▶ [WHAT IS BEING ASKED]: Write out all the records below again, replacing "common name" with "vernacular name" wherever it appears and leaving everything else unchanged. Leave the pictures out.
•••
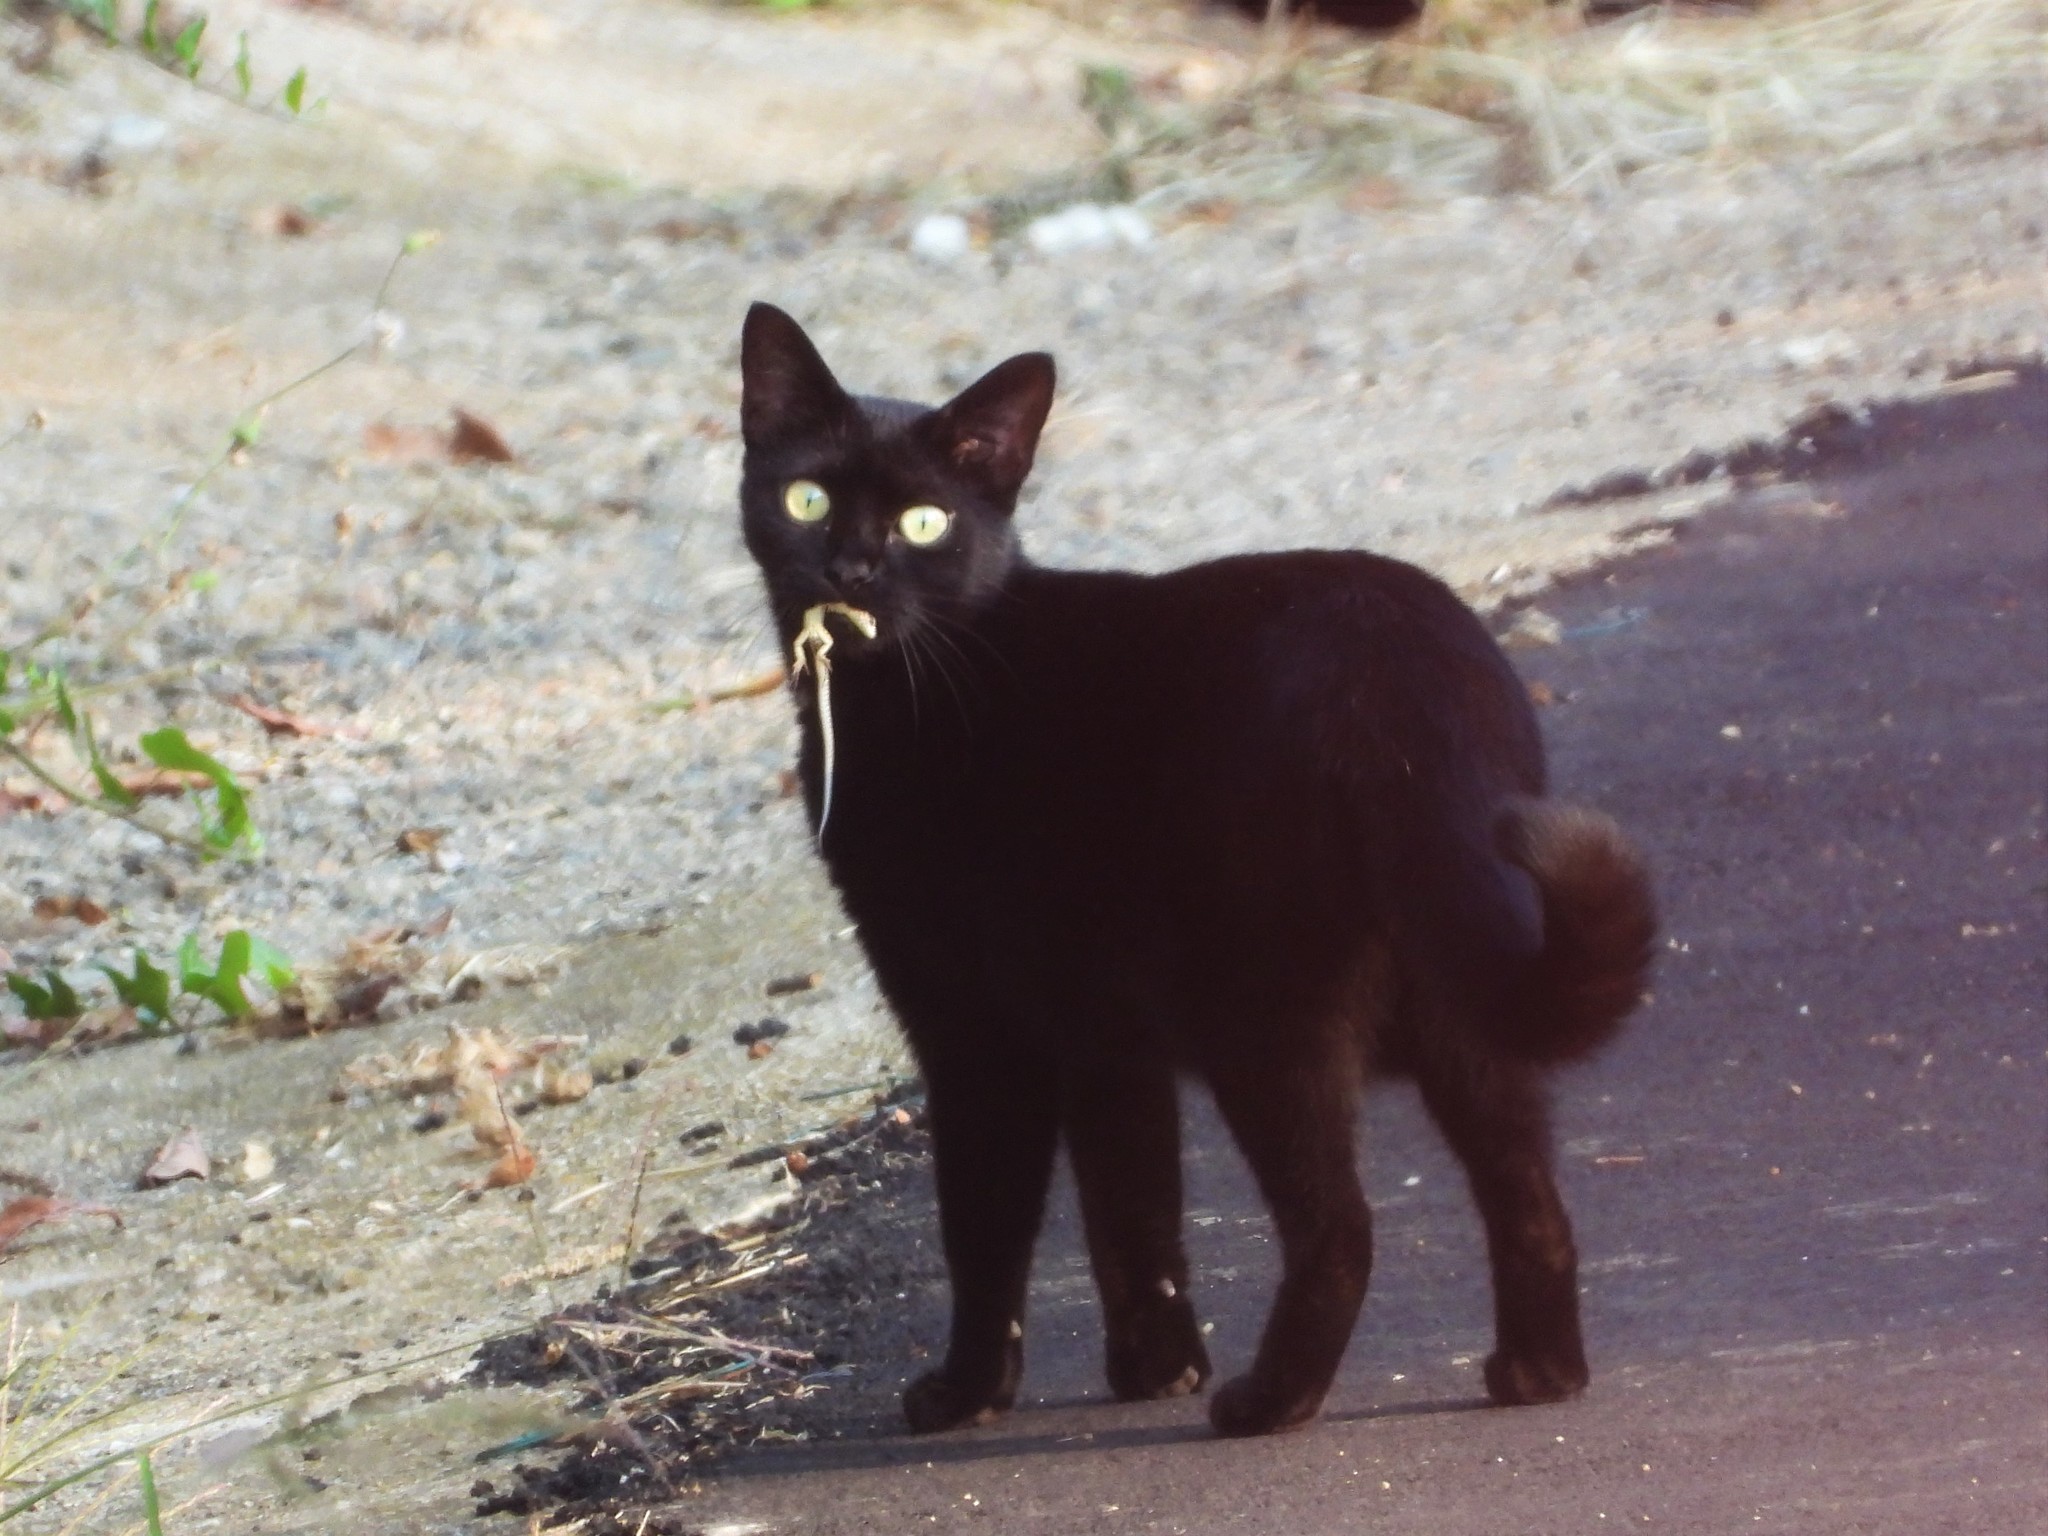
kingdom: Animalia
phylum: Chordata
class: Mammalia
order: Carnivora
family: Felidae
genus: Felis
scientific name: Felis catus
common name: Domestic cat
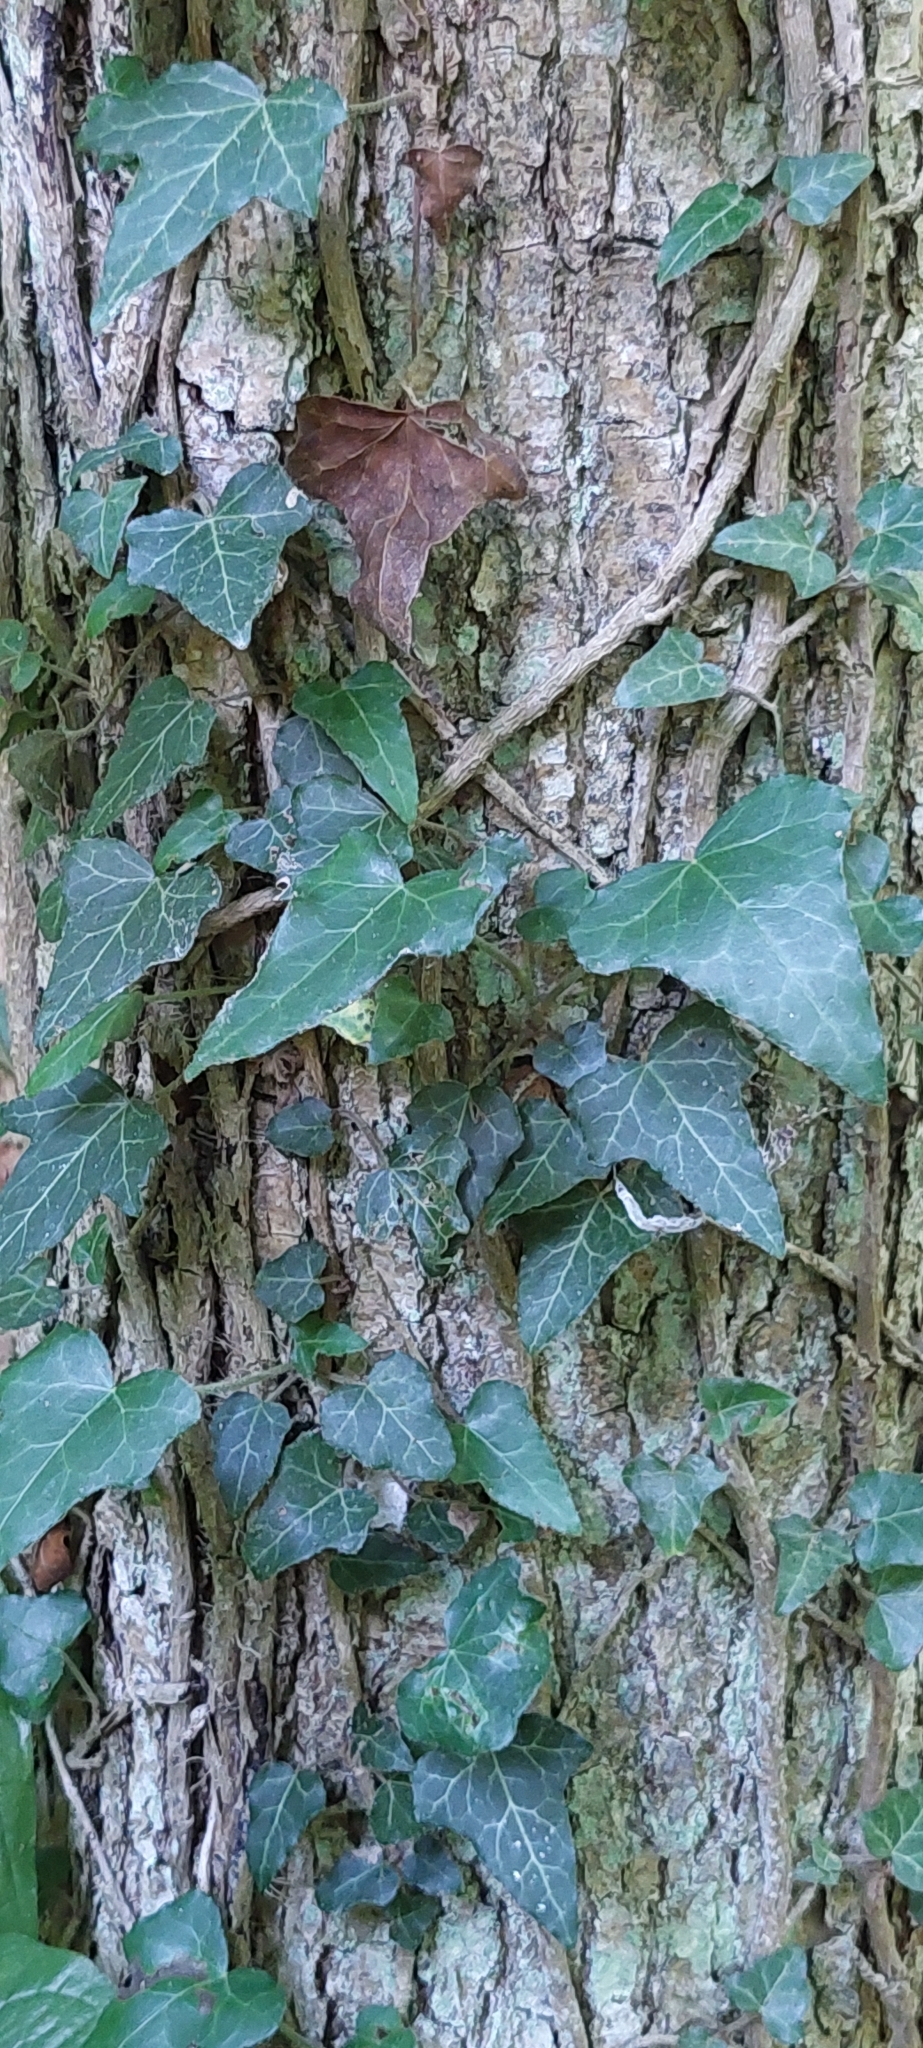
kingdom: Plantae
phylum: Tracheophyta
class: Magnoliopsida
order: Apiales
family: Araliaceae
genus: Hedera
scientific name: Hedera helix
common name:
•••
▶ [FINAL ANSWER]:
kingdom: Animalia
phylum: Chordata
class: Mammalia
order: Carnivora
family: Felidae
genus: Felis
scientific name: Felis catus
vernacular name: Domestic cat
kingdom: Plantae
phylum: Tracheophyta
class: Magnoliopsida
order: Apiales
family: Araliaceae
genus: Hedera
scientific name: Hedera helix
vernacular name:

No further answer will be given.